Kommentar: „Heimat shoppen darf nur der Anfang sein…“

Der Herausgeber vom Regio-Journal, Tobias Altherr, hat auch eine Meinung zur Aktion "Heimat shoppen" in Friedrichsthal. Wie er über die Aktion denkt, welche Lehren er daraus ziehen möchte und wie es seiner Meinung nach weiter gehen sollte, können Sie in seiner Kolumne nachlesen.

Der Herausgeber vom Regio-Journal, Tobias Altherr, hat auch eine Meinung zur Aktion „Heimat shoppen“ in Friedrichsthal. Wie er über die Aktion denkt, welche Lehren er daraus ziehen möchte und wie es seiner Meinung nach weiter gehen sollte, können Sie in seiner Kolumne nachlesen.

Die Aktion Heimat shoppen darf für Friedrichsthal nur der Anfang einer Entwicklung sein. Einer Entwicklung, die längere Zeit in Anspruch nehmen wird und bei der nicht nur Einzelne „ihr Ding“ machen dürfen.

Zwei Aktionstage im Jahr reichen nicht aus, um Unternehmen am Ort zu halten und reichen auch nicht aus, um die Wirtschaft am Standort Friedrichsthal zu entwickeln. Um eine Entwicklung voranzutreiben braucht es mutige Ideen, Kreativität und Einsatzbereitschaft von allen Seiten.

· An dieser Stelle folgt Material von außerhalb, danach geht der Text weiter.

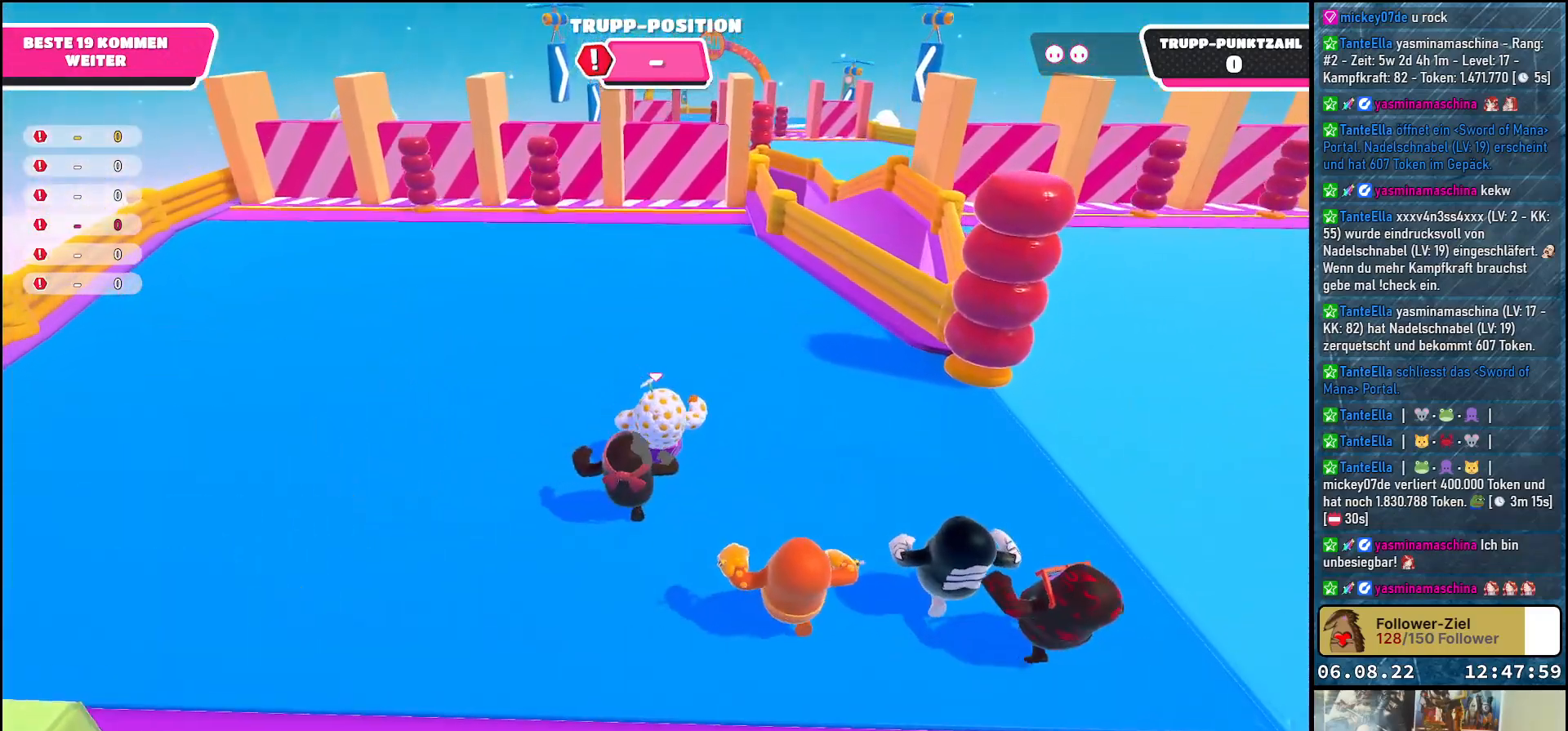
{"buttons": [], "left_stick": "up", "right_stick": "center", "events": []}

Hierzu dürfen nicht nur die Unternehmen zählen, sondern auch Kunden, Vereine und Ehrenamtler. So kann es meiner Meinung nach nicht sein, dass Vereine finanzielle Unterstützungen von Unternehmen beziehen, aber die Vereinsmitglieder die unterstützenden Unternehmen nicht bei ihren Einkäufen berücksichtigen.

Es kann ebenso wenig sein, dass Unternehmer am Ort ihr Geld verdienen, aber nicht bereit sind, sich für das Gemeinwohl einzusetzen.
Kunden, also die Bürger der Stadt sollten hingegen die stationären Läden nicht als „Probe- und Informationsplattform“ nutzen, sondern den Handel vor Ort mit Einkäufen oder der Inanspruchnahme von Dienstleistungen unterstützen.

Ein wirtschaftliches Wachstum kann nur gemeinschaftlich erreicht werden. Hierzu sollte jeder seine individuellen Fähigkeiten mit einbringen können. Natürlich ist es nicht möglich, vollständig auf Internethandel oder Großmärkte zu verzichten.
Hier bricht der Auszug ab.